I think its fair to say more documentation would be welcome. I think you will find most of the warnings you would like to emit are quite hard.

  • transforms_tutorial makes no mention of the ability to add transforms, which is a necessary component to building a data_to_axis transform (see code sample above). BTW, I’d be happy to contribute some text or make some proposed additions to that doc if you point the way. Not sure if it’s a git resource I can send a pull request for.
  • ellipse_with_units seems to not apply to the issues I raise, but thank you for the example
  • convert_units has zero documentation and (unless I’m missing something, having looked at the source), applies only to the trivial problem of converting a datetime to a matplotlib float. The whole unit thing seems opaque btw.
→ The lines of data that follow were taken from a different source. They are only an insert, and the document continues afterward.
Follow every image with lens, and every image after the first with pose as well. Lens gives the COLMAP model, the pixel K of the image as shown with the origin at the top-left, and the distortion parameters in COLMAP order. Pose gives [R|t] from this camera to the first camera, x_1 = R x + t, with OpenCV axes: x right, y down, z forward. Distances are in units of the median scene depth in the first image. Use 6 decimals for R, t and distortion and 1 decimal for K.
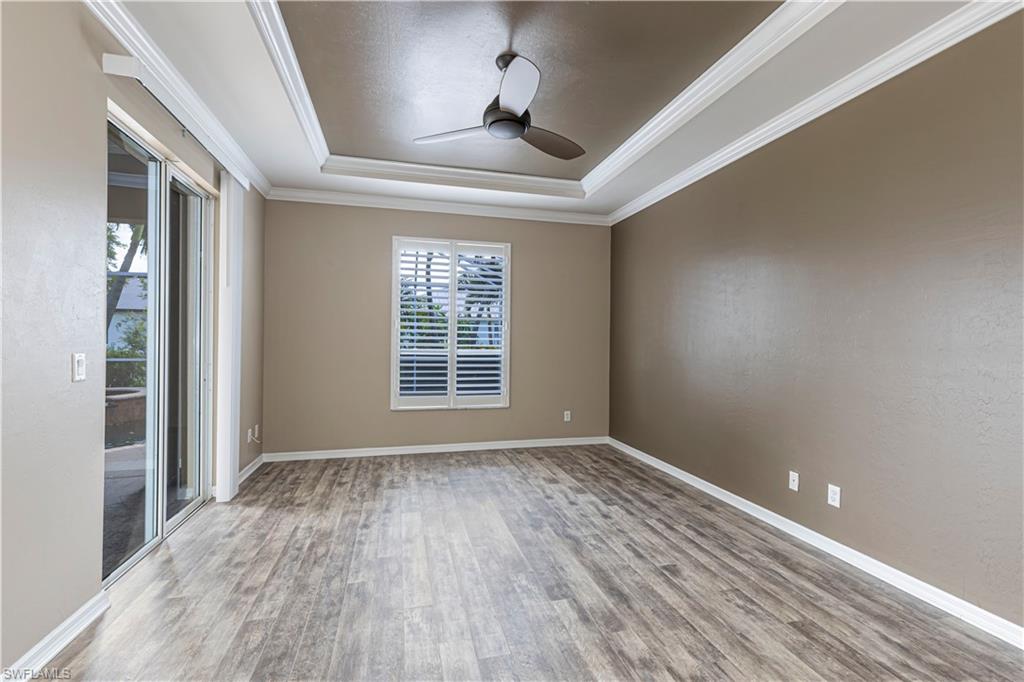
lens RADIAL K [[457.6, 0, 513.9], [0, 457.6, 339.5], [0, 0, 1]] dist [0.011854, -0.003046]
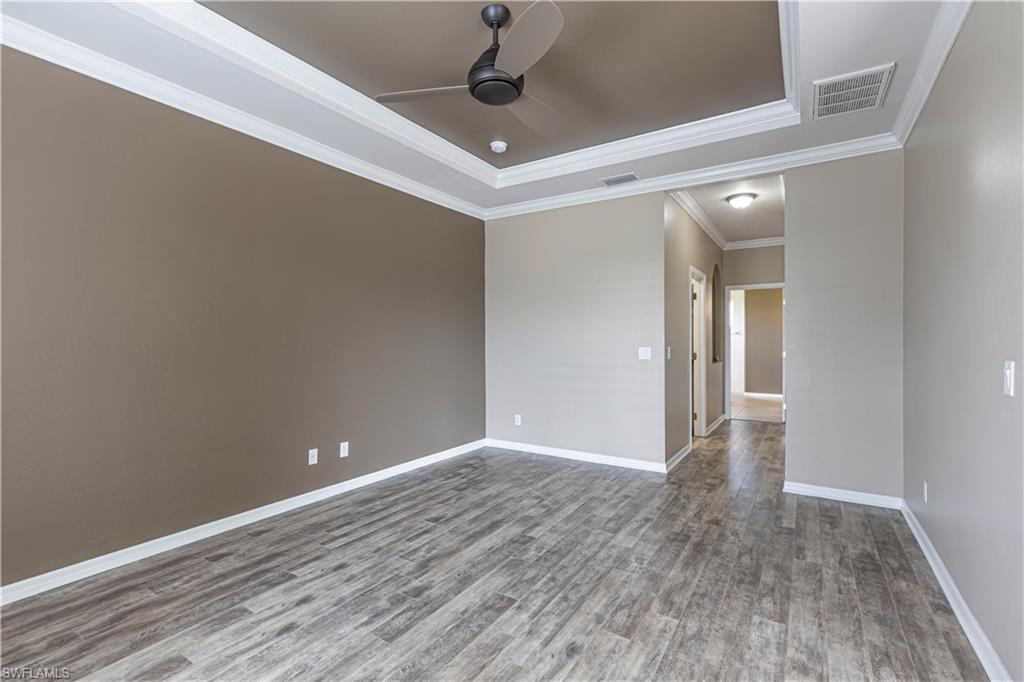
lens RADIAL K [[457.6, 0, 516.2], [0, 457.6, 342.3], [0, 0, 1]] dist [0.011854, -0.003046]
pose [[-0.682929, -0.010903, 0.730403, -0.675774], [-0.005543, 0.999937, 0.009744, -0.003620], [-0.730464, 0.002606, -0.682947, 1.570610]]
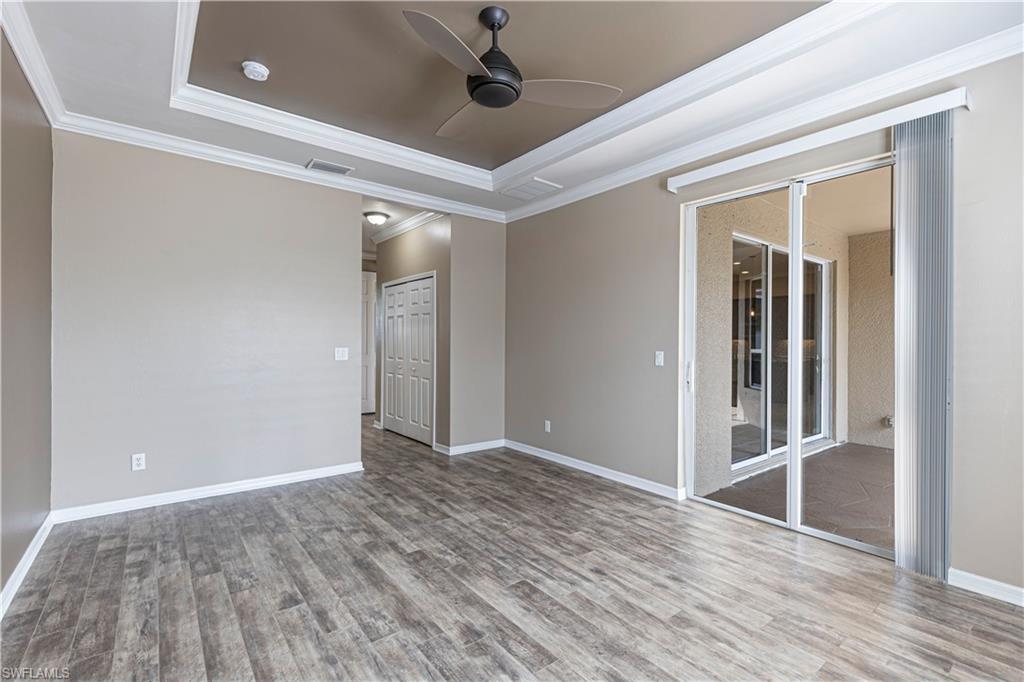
lens RADIAL K [[457.6, 0, 515.1], [0, 457.6, 342.4], [0, 0, 1]] dist [0.011854, -0.003046]
pose [[-0.914229, -0.013881, -0.404961, 0.289582], [-0.013383, 0.999902, -0.004060, 0.006635], [0.404978, 0.001707, -0.914325, 1.815793]]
Are you of the opinion that none of the suggested API facilities I mentioned are appropriate? Perhaps at a minimum, devs could consider a data_to_axis transform call at the right spot in the heirarchy, documented as being relevant to patches such as Circle and regular polygons and accompanied by an example, linked from Circle & CirclePolygon themselves. That would go a long way.

Again, happy to help/contribute if you point me to the right spot.

I agree that convert has no documentation and that is a big problem. That is what converts units to data floats.

Data floats to axes is indeed just the trans data. + trans axes inverted.

I didn’t address the many API suggestions. I do suspect that most of them are not practical in that the complexity cost would be great. But I’ve not thought deeply about how to implement these things.